Nickolay, tnx to yor reply. Have sphinx any limitation on text corpus size for
language model training? Because i dont have any problem when i use small
training corpus.
There is no limitation.
You don't have this problem because word which caused the error didn't get
into small corpus. In large corpus you have the words which cause errors.
Nickolay, thanks for your reply. I try to train 1 GB text file as a LM. I use
SRILM to produce ARPA file. then i sort it using with Sphinx_lm_sort.
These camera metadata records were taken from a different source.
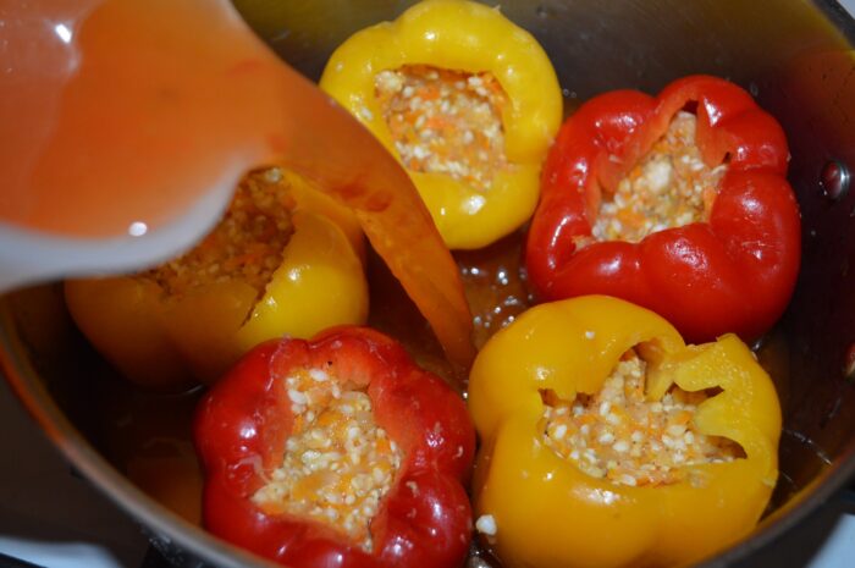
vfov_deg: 34.1
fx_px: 925
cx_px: 428
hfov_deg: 49.6
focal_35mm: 39
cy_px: 284
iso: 1100
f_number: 4.2
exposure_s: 1/60
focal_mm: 26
After
sorting, I am using Sphinx_lm_convert to convert it to binary format but i
receive such error . please help me. tnx
INFO: cmd_ln.c(559): Parsing command line:
sphinx_lm_convert \
-i sortdilmodeli.arpa \
-o dml.lm.DMP
Current configuration:
-case
-debug 0
-help no no
-i sortdilmodeli.arpa
-ienc
-ifmt
-logbase 1.0001 1.000100e+00
-mmap no no
-o dml.lm.DMP
-oenc utf8 utf8
-ofmt
INFO: ngram_model_arpa.c(477): ngrams 1=120702, 2=5261809, 3=5303598
INFO: ngram_model_arpa.c(135): Reading unigrams
INFO: ngram_model_arpa.c(516): 120702 = #unigrams created
INFO: ngram_model_arpa.c(195): Reading bigrams
.................................................ERROR: "ngram_model_arpa.c",
line 253: Bigrams not in unigram order
ERROR: "ngram_model_dmp.c", line 121: Wrong magic header size number a5c6461:
sortdilmodeli.arpa is not a dump file
Segmentation fault
Hello
I do not think that sphinx_lm_convert supports more than 64 unigrams, your
model is too large. There is LIUM branch in our sources which allows you to
use bigger langauge model but you need to compile it separately.
To start discussion of a new issue please start a new thread. Please use Help
forum to ask for help on language model utilities. This forum is about
sphinx4.